Kosong. Tatapan yang kami bagi tidak berujung. Dia berbicara dan meneguk anggur, namun seperti tak pernah ada aku yang ikut menyaksikan gerakan itu. Kami berlarut-larut pada malam dan meja makan. Kami duduk berdua dan berbagi cerita pendek dari dunia kami masing-masing. Saling menunggu hingga makan malan selesai pada pukul sembilan.
Tapi Taehyung, kau tahu? Aku sendirian di sini. Di ruang makan kita. Kau membuatku merasa sendirian. Kau membuatku merasa kesepian. Makan malam ini terasa hampa.
"Kau tak perlu lagi mengulangi hal ini, Jimin."
"Baiklah."
Saat ini ku kira Taehyung melepas segala hal yang membuat hubungan kami menjadi stagnan dan membeku.
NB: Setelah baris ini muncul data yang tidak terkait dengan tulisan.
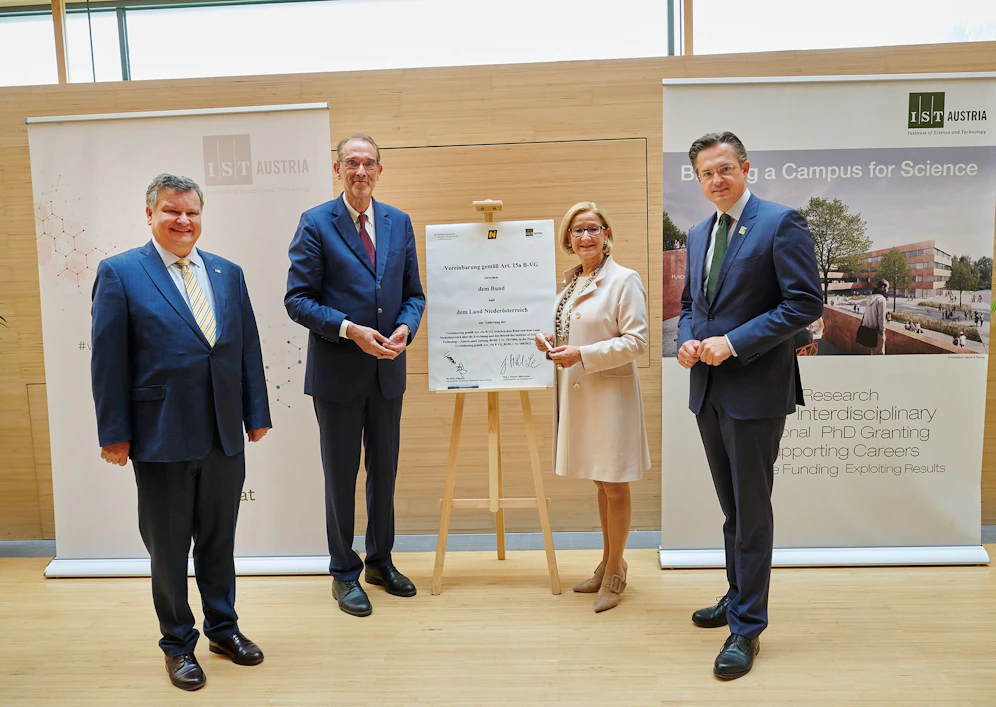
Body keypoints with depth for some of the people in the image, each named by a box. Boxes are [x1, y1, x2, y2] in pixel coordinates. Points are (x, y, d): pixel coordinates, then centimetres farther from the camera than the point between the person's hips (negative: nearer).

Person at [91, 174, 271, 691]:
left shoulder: (228, 273, 9)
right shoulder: (120, 273, -3)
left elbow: (248, 348, 9)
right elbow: (108, 360, -6)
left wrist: (257, 414, 6)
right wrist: (114, 434, -8)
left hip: (224, 437, 4)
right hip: (161, 437, -3)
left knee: (219, 540, 16)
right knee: (168, 546, 11)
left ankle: (222, 628, 35)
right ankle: (178, 643, 29)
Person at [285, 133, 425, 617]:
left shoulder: (399, 223, 7)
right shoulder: (316, 224, -6)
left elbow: (413, 293, 10)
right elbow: (298, 300, -9)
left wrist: (406, 328, -10)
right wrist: (349, 329, -21)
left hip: (388, 370, 4)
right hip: (337, 372, -4)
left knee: (384, 470, 15)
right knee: (341, 474, 8)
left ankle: (380, 561, 34)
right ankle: (344, 574, 24)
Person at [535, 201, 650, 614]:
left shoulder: (624, 280, -11)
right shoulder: (571, 281, 13)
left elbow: (637, 341, -16)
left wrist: (582, 355, -21)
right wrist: (552, 343, 3)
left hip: (611, 394, -8)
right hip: (578, 392, 8)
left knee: (615, 486, 3)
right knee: (600, 484, 18)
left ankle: (615, 573, 19)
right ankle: (606, 564, 33)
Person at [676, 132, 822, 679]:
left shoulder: (781, 223, -8)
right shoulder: (699, 234, 14)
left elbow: (806, 302, -15)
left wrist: (734, 342, -19)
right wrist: (686, 340, 0)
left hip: (755, 389, -7)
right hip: (707, 389, 7)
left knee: (752, 510, 1)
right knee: (732, 507, 19)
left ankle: (747, 628, 12)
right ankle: (738, 596, 36)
Yang membuat aku muak pada denting sendok garpu. Namun Taehyung..
"Kita tak perlu lagi menjalani hubungan ini, ini adalah yang terakhir."
Aku sudah lama menenggak gelas terakhirku, dan rasa panas dari ulu hatiku bukanlah berasal dari sana.
"Ini adalah makan malam terakhir kita."
Aku terdiam. Bukankah ini hal yang mengerikan? Meskipun dengan begitu rasa jenuh yang kami berdua simpan akan hilang? Ini adalah jalan terbaik yang Taehyung pilih -entahlah, aku tak yakin. Aku menunduk. Tidak menolak atau mengangguk setuju. Aku hanya begitu terkejut, tali kendur itu benar-benar Taehyung buang, dan melepasku terbang.
Sudah pukul sembilan tepat. Ia melirik arlojinya untuk beranjak pergi. Aku tetap bergeming. Punggung Taehyung yang terakhir tampak jelas di kedua mataku, sebelum kabur karena setumpuk cairan yang menggantung di kelopak.
Aku merasa sakit dan itu terasa benar. Setelah ini aku yakin, semua akan membaik. Dengan Taehyung maupun diriku sendiri. Kami saling meninggalkan tempat kami berpijak karena perasaan itu meski kami tahu, kami saling mencintai.
Aku mengangkat botol anggur, tersisa seteguk untuk menutup hari dimana kami akhirnya pergi meninggalkan satu sama lain. Makan malam usai.